There is, however, an increasing criminal justice component to the foreign policy goals pursued not just by the UK but also by other sanctioning jurisdictions; but which is very well illustrated by the UK’s new global anti-corruption sanctions regime. For the purposes of designations under this regime there is no need for a sanctions target to have been convicted or to even have been the subject of any formal allegations, whether in the UK or elsewhere. They are based entirely on the subjective assessment of the relevant Minister (the Secretary of State for Foreign, Commonwealth and Development Affairs).
So, what do you do if you find yourself targeted by the UK’s autonomous sanctions? There is a formal procedure in place for requesting a revocation, which should in the first instance be directed to and determined by the relevant Minister. To inform the request it would be advisable to first seek further details of the evidence relied on in support of the designation which you may be able to obtain by making a Subject Access Request (“SAR”) under data protection legislation and/or a request under the Freedom of Information Act 2000 (“FOIA”). There is no prescribed time limit by which requests must be made, or by which the Minister must make a determination. However, if and when the request is refused, an application can be made to the High Court on judicial review principles.

Assigned task 1 | In the passage on UK sanctions, whose subjective assessment forms the entire basis for designations under the global anti-corruption sanctions regime?
Assigned task 2 | Reproduce everything in the passage on UK sanctions from "There is, however, an" down to "and Development Affairs).".
Assigned task 3 | Resume the passage on UK sanctions, picking up right after its final sentence.
The items that come next are separate material with no connection to the passage on UK sanctions.

Entries supplied |
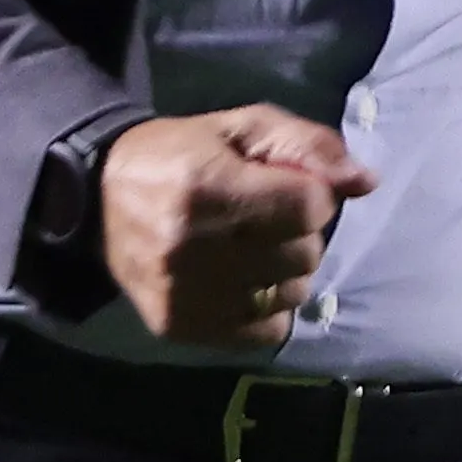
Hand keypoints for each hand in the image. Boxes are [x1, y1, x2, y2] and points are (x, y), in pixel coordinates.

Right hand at [99, 107, 371, 347]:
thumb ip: (306, 146)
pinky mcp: (180, 327)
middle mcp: (193, 247)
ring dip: (285, 271)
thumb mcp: (239, 129)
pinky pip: (267, 332)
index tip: (285, 187)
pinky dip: (267, 308)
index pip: (309, 206)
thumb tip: (365, 182)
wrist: (96, 199)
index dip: (311, 193)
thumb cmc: (178, 156)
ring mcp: (185, 294)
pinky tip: (242, 283)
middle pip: (305, 253)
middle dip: (298, 232)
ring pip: (292, 294)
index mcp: (207, 187)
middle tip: (264, 218)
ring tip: (251, 250)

Output 1 | The Secretary of State for Foreign, Commonwealth and Development Affairs.

Output 2 |
There is, however, an increasing criminal justice component to the foreign policy goals pursued not just by the UK but also by other sanctioning jurisdictions; but which is very well illustrated by the UK’s new global anti-corruption sanctions regime. For the purposes of designations under this regime there is no need for a sanctions target to have been convicted or to even have been the subject of any formal allegations, whether in the UK or elsewhere. They are based entirely on the subjective assessment of the relevant Minister (the Secretary of State for Foreign, Commonwealth and Development Affairs).

Output 3 |
In the event that a sanctions designation is removed, there is a limited possibility to seek damages where you can establish negligence or bad faith; but in many respects the damage is irreversible. Historic designations will continue to be highlighted as potential indicators of ‘high risk’ for those who operate in the ‘regulated sector’.
Prevention is better than cure
Despite their devastating effect, the threshold for designations is incredibly low. The evidence relied on by the Minister making the assessment is expected to predominantly consist of publicly available information, such as reports by public authorities and non-governmental organisations, press reports and even blog posts. There is, however, nothing to preclude reliance on intelligence and classified sources of information, and there are broad exceptions to SARs and FOIA requests and a ‘closed material’ procedure in place to govern the consideration of ‘secret’ evidence that would be withheld from the target in the event of any High Court proceedings.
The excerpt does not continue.